Kannenberg also says it’s important to tailor flexible hours to each particular employee. “For example, would the employee who desires a flexible work schedule be more productive splitting the eight-hour day between work and home? Or, would that employee be more productive working a compressed work week at the office? Some employees are able to focus on work-related projects while working at home whereas others cannot. Some employees are productive working longer days with one day each week off whereas others are not.”
Recharging Your Battery
Do you ever feel like you need some time off after a difficult, stressful trial ends or a long, complex transaction closes? Some firms are giving attorneys time off following events like these, allowing the attorneys the chance to rejuvenate before starting up the next wave of stressful cases and hectic work hours. Even strongly encouraging their attorneys to actually take their full vacation time can make a big difference and help them avoid some of the missteps that can result in an unhappy client, a bad result, or a malpractice claim. Anderson says, “Even a careful lawyer, when working under stress and time constraints, is more likely to make a mistake. We find that lawyers who keep a good balance in their lives between their professional responsibilities and their personal enjoyment, whether it’s family or hobbies or whatever, are less prone to costly mistakes in their practice.”

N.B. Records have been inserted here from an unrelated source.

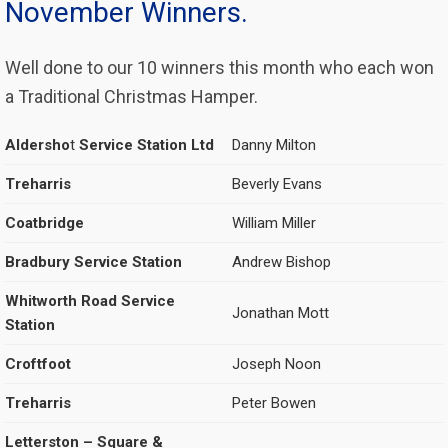
November Winners.
Well done to our 10 winners this month who each won
a Traditional Christmas Hamper.
Aldersho
t
Service Station Ltd
Danny Milton
Treharris
Beverly Evans
Coatbridge
William Miller
Bradbury Service Station
Andrew Bishop
Whitworth Road Service
Jonathan Mott
Station
Croftfoot
Joseph Noon
Treharris
Peter Bowen
Letterston – Square &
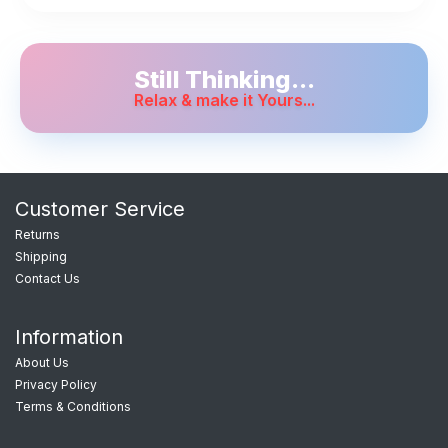
Still Thinking...
Relax & make it Yours...
Customer Service
Returns
Shipping
Contact Us
Information
About Us
Privacy Policy
Terms & Conditions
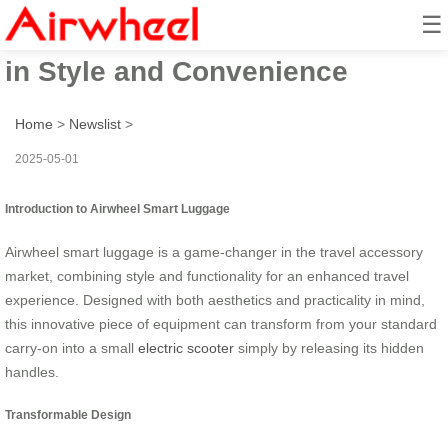
☰
Airwheel Electric Suitcase: Ride
in Style and Convenience
Home
>
Newslist
>
2025-05-01
Introduction to Airwheel Smart Luggage
Airwheel smart luggage is a game-changer in the travel accessory
market, combining style and functionality for an enhanced travel
experience. Designed with both aesthetics and practicality in mind,
this innovative piece of equipment can transform from your standard
carry-on into a small
electric scooter
simply by releasing its hidden
handles.
Transformable Design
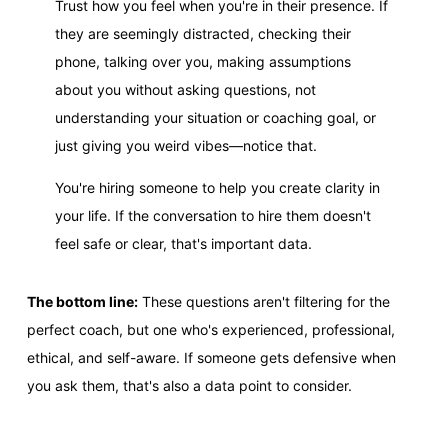
Trust how you feel when you're in their presence. If
they are seemingly distracted, checking their
phone, talking over you, making assumptions
about you without asking questions, not
understanding your situation or coaching goal, or
just giving you weird vibes—notice that.
You're hiring someone to help you create clarity in
your life. If the conversation to hire them doesn't
feel safe or clear, that's important data.
The bottom line:
These questions aren't filtering for the
perfect coach, but one who's experienced, professional,
ethical, and self-aware. If someone gets defensive when
you ask them, that's also a data point to consider.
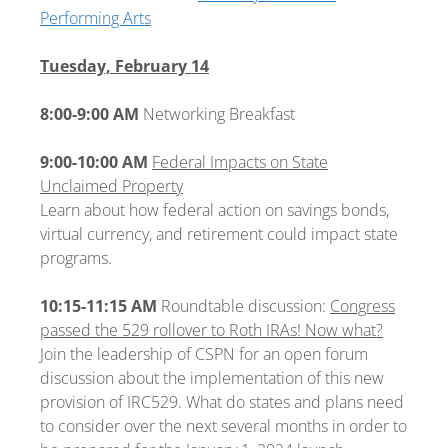
Performing Arts
Tuesday, February 14
8:00-9:00 AM
Networking Breakfast
9:00-10:00 AM
Federal Impacts on State
Unclaimed Property
Learn about how federal action on savings bonds,
virtual currency, and retirement could impact state
programs.
10:15-11:15 AM
Roundtable discussion:
Congress
passed the 529 rollover to Roth IRAs! Now what?
Join the leadership of CSPN for an open forum
discussion about the implementation of this new
provision of IRC529. What do states and plans need
to consider over the next several months in order to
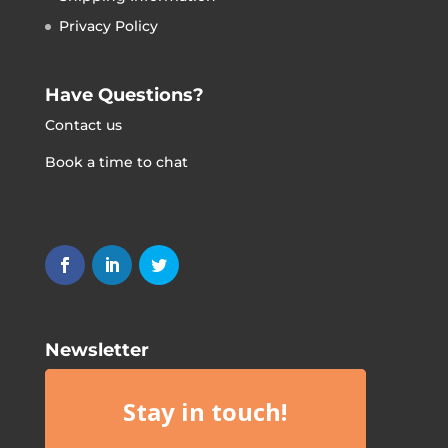
Privacy Policy
Have Questions?
Contact us
Book a time to chat
Newsletter
Stay in touch!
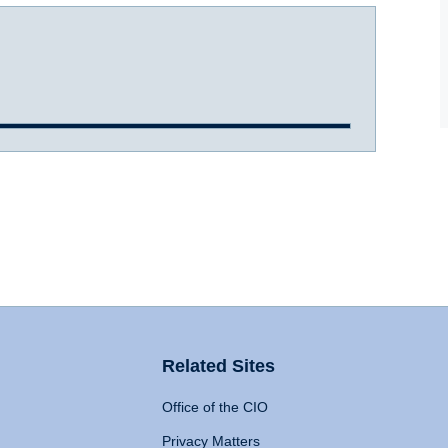
Related Sites
Office of the CIO
Privacy Matters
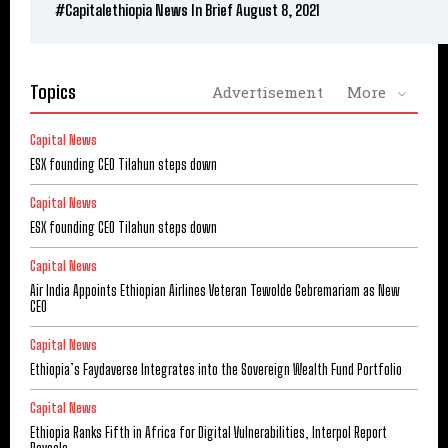
#Capitalethiopia News In Brief August 8, 2021
Topics
Advertisement
More
Capital News
ESX founding CEO Tilahun steps down
Capital News
ESX founding CEO Tilahun steps down
Capital News
Air India Appoints Ethiopian Airlines Veteran Tewolde Gebremariam as New
CEO
Capital News
Ethiopia’s Faydaverse Integrates into the Sovereign Wealth Fund Portfolio
Capital News
Ethiopia Ranks Fifth in Africa for Digital Vulnerabilities, Interpol Report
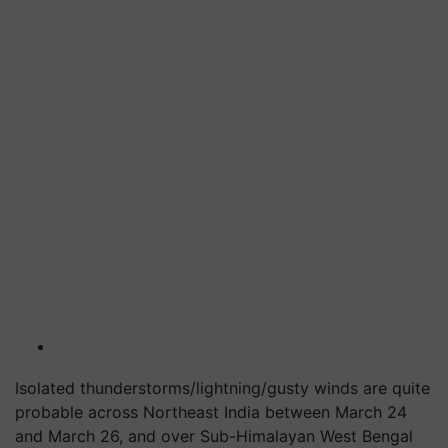
Isolated thunderstorms/lightning/gusty winds are quite
probable across Northeast India between March 24
and March 26, and over Sub-Himalayan West Bengal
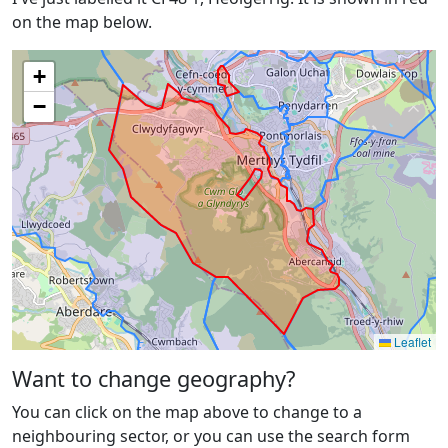
on the map below.
+
−
Leaflet
Want to change geography?
You can click on the map above to change to a
neighbouring sector, or you can use the search form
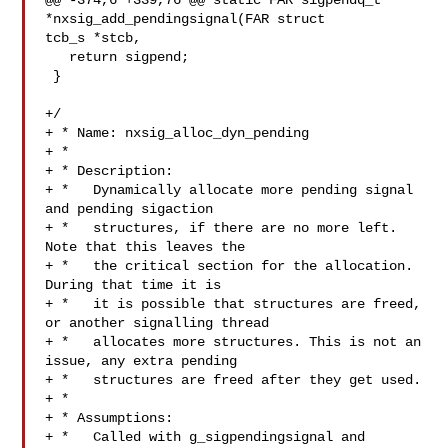
@@ -374,6 +339,76 @@ static FAR sigpendq_t 
*nxsig_add_pendingsignal(FAR struct 

tcb_s *stcb,

   return sigpend;

 }

+/

+ * Name: nxsig_alloc_dyn_pending

+ *

+ * Description:

+ *   Dynamically allocate more pending signal 
and pending sigaction

+ *   structures, if there are no more left. 
Note that this leaves the

+ *   the critical section for the allocation. 
During that time it is

+ *   it is possible that structures are freed, 
or another signalling thread

+ *   allocates more structures. This is not an 
issue, any extra pending

+ *   structures are freed after they get used.

+ *

+ * Assumptions:

+ *   Called with g_sigpendingsignal and 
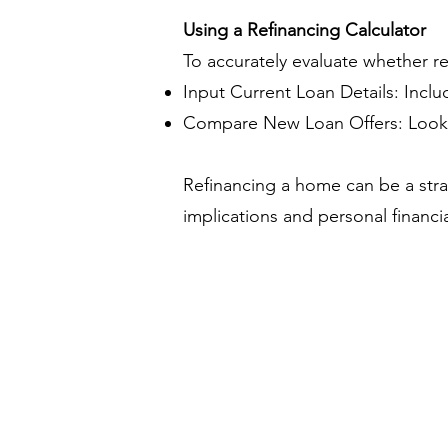
Using a Refinancing Calculator
To accurately evaluate whether refi
Input Current Loan Details: Inclu
Compare New Loan Offers: Look at
Refinancing a home can be a strate
implications and personal financia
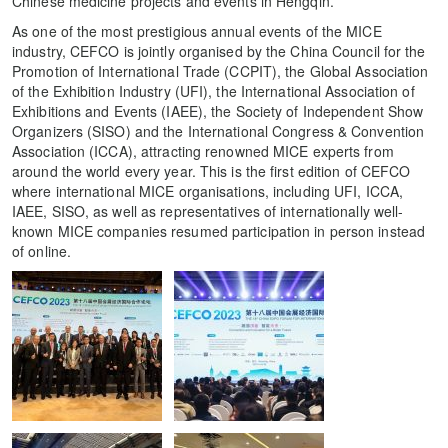
Chinese medicine projects and events in Hengqin.
As one of the most prestigious annual events of the MICE
industry, CEFCO is jointly organised by the China Council for the
Promotion of International Trade (CCPIT), the Global Association
of the Exhibition Industry (UFI), the International Association of
Exhibitions and Events (IAEE), the Society of Independent Show
Organizers (SISO) and the International Congress & Convention
Association (ICCA), attracting renowned MICE experts from
around the world every year. This is the first edition of CEFCO
where international MICE organisations, including UFI, ICCA,
IAEE, SISO, as well as representatives of internationally well-
known MICE companies resumed participation in person instead
of online.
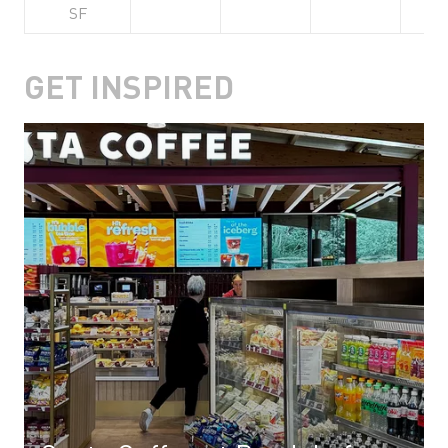
SF
GET INSPIRED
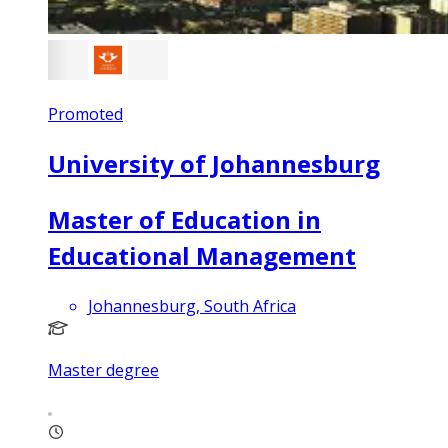
Promoted
University of Johannesburg
Master of Education in
Educational Management
Johannesburg, South Africa
Master degree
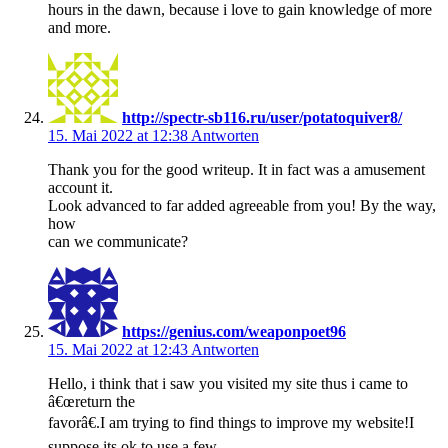
hours in the dawn, because i love to gain knowledge of more
and more.
http://spectr-sb116.ru/user/potatoquiver8/
15. Mai 2022 at 12:38
Antworten
Thank you for the good writeup. It in fact was a amusement
account it.
Look advanced to far added agreeable from you! By the way,
how
can we communicate?
https://genius.com/weaponpoet96
15. Mai 2022 at 12:43
Antworten
Hello, i think that i saw you visited my site thus i came to
â€œreturn the
favorâ€.I am trying to find things to improve my website!I
suppose its ok to use a few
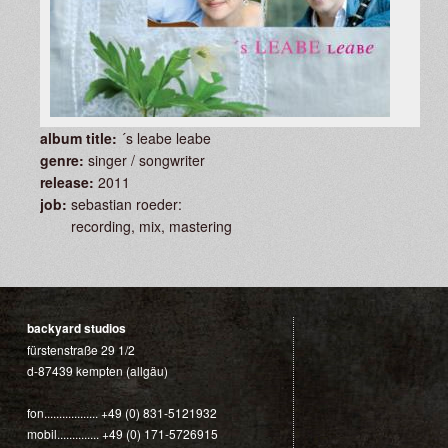
album title:
´s leabe leabe
genre:
singer / songwriter
release:
2011
job:
sebastian roeder:
recording, mix, mastering
backyard studios
fürstenstraße 29 1/2
d-87439 kempten (allgäu)
fon.................. +49 (0) 831-5121932
mobil.............. +49 (0) 171-5726915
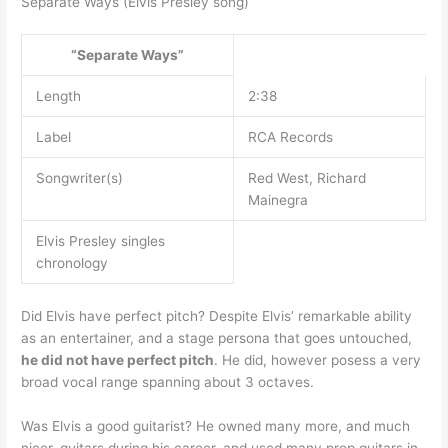
Separate Ways (Elvis Presley song)
“Separate Ways”
Length
2:38
Label
RCA Records
Songwriter(s)
Red West, Richard
Mainegra
Elvis Presley singles
chronology
Did Elvis have perfect pitch? Despite Elvis’ remarkable ability
as an entertainer, and a stage persona that goes untouched,
he did not have perfect pitch
. He did, however posess a very
broad vocal range spanning about 3 octaves.
Was Elvis a good guitarist? He owned many more, and much
nicer, guitars during his career, and used many prop guitars in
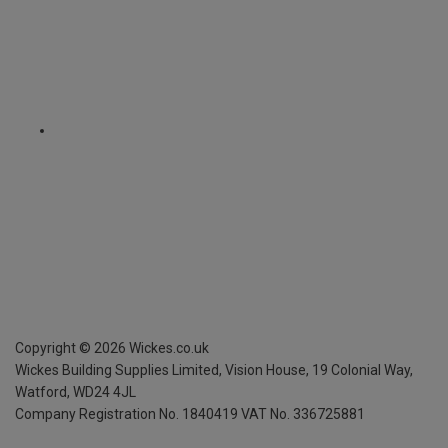
Copyright ©
2026
Wickes.co.uk
Wickes Building Supplies Limited, Vision House,
19 Colonial Way,
Watford, WD24 4JL
Company Registration No. 1840419
VAT No. 336725881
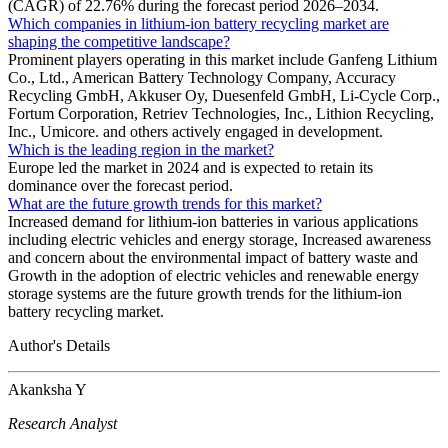
(CAGR) of 22.76% during the forecast period 2026–2034.
Which companies in lithium-ion battery recycling market are
shaping the competitive landscape?
Prominent players operating in this market include Ganfeng Lithium
Co., Ltd., American Battery Technology Company, Accuracy
Recycling GmbH, Akkuser Oy, Duesenfeld GmbH, Li-Cycle Corp.,
Fortum Corporation, Retriev Technologies, Inc., Lithion Recycling,
Inc., Umicore. and others actively engaged in development.
Which is the leading region in the market?
Europe led the market in 2024 and is expected to retain its
dominance over the forecast period.
What are the future growth trends for this market?
Increased demand for lithium-ion batteries in various applications
including electric vehicles and energy storage, Increased awareness
and concern about the environmental impact of battery waste and
Growth in the adoption of electric vehicles and renewable energy
storage systems are the future growth trends for the lithium-ion
battery recycling market.
Author's Details
Akanksha Y
Research Analyst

In addition, some firms are giving their attorneys the chance to work less for less money, either permanently or on a temporary basis. This can be especially beneficial for the attorneys and the firm if there is not enough work to go around.
Practicing law today is very different than it was many years ago. Among the differences are the way law firms approach the work load of their attorneys and the way some attorneys have decided to structure their lives. Many law school graduates are no longer thinking about landing a big-firm position, working long days, and ascending to partner as quickly as possible. As Edmonson says, “Many attorneys are foregoing working for a larger, corporate firm and instead are opting to either start their own small practice, or work in a smaller firm.” As Kannenberg points out, many large firms have revised their approach as well, giving attorneys and staff the chance to work reduced hours or flexible hours without the stigma that would have been attached to such an arrangement years ago. Anderson says it’s worth considering.
Whether you are thinking about reduced hours, working from home, taking sabbaticals, or just leaving work at the office on weekends, it may be worth it if it helps you do your job better and serve your clients more effectively. As for her focus on family, Edmonson says, “My family and I live a comfortable life. Of course we would have more income if I worked full time or even took on more cases. But for me, I was and still am willing to sacrifice advancing my career in exchange for having more time with my family. I am not sure that it has made me a better lawyer, but I know it has made me a better and happier person.”